Collected data »
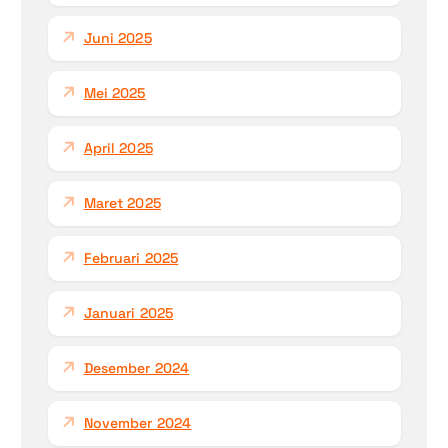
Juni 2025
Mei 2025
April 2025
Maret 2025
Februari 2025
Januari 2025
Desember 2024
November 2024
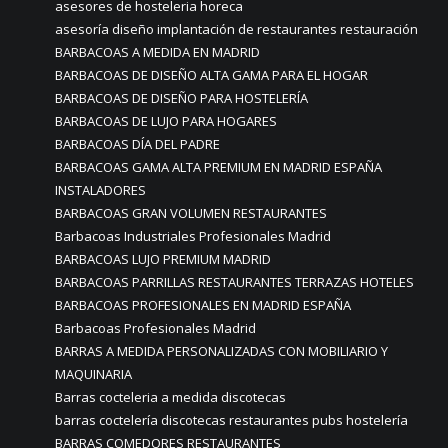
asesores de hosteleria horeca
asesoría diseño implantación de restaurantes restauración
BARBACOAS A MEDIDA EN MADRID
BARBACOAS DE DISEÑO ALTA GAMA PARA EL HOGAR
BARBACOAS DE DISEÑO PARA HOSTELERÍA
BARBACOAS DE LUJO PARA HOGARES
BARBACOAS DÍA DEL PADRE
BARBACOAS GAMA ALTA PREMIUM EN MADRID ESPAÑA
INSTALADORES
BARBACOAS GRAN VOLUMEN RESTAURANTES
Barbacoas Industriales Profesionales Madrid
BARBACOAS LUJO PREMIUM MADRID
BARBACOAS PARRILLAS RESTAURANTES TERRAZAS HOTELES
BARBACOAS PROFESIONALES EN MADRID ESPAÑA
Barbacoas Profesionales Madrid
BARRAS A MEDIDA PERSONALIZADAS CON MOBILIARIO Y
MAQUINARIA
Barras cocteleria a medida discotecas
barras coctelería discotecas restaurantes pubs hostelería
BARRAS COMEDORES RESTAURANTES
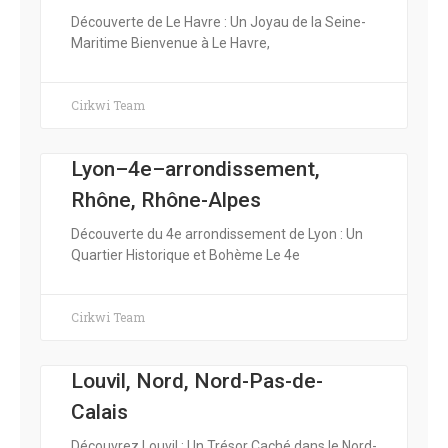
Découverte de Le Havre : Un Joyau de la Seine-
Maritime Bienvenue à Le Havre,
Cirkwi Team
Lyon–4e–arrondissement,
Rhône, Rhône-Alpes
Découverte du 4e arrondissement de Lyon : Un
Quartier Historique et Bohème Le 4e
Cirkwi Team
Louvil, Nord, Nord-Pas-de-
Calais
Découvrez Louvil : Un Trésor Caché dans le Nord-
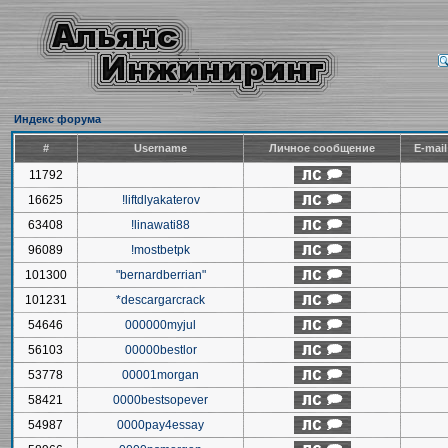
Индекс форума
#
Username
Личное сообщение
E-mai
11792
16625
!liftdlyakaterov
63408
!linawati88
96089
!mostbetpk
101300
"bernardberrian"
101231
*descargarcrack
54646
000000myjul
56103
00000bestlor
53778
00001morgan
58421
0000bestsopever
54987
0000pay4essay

--

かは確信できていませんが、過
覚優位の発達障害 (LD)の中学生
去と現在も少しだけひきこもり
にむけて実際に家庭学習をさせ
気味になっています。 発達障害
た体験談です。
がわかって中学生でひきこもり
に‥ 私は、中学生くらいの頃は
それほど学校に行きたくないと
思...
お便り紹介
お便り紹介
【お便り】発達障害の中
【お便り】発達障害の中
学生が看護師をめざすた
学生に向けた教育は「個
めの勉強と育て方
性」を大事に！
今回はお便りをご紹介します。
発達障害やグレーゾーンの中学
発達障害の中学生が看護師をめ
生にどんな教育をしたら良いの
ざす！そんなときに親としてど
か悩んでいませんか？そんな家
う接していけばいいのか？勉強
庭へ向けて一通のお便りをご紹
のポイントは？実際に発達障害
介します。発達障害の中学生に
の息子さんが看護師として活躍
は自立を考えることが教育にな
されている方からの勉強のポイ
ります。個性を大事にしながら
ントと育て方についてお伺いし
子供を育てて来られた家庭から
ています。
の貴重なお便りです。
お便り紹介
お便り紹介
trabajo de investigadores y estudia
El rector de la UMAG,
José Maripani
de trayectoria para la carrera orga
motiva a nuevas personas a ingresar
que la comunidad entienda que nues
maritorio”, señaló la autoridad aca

==

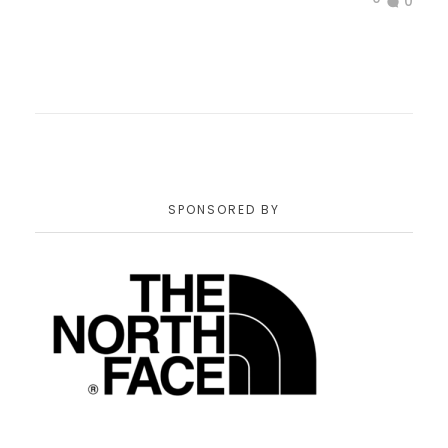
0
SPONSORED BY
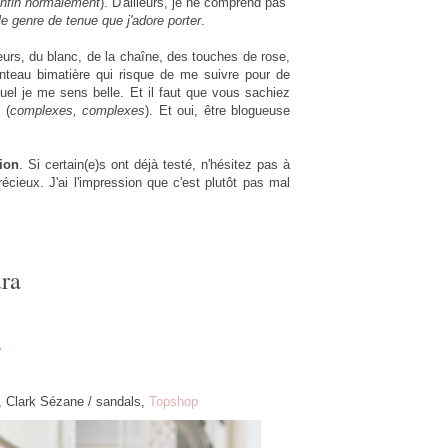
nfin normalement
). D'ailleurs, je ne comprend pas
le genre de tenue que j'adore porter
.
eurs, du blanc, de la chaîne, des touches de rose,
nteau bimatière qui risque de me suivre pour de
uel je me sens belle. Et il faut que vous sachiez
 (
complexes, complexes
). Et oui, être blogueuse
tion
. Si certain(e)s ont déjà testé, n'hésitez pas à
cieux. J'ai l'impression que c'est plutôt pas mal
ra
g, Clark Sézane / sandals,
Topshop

What the task asks » Copy every line from the records above that contains the string "Louvil".

Solution for this exercise »
Louvil, Nord, Nord-Pas-de-
Découvrez Louvil : Un Trésor Caché dans le Nord-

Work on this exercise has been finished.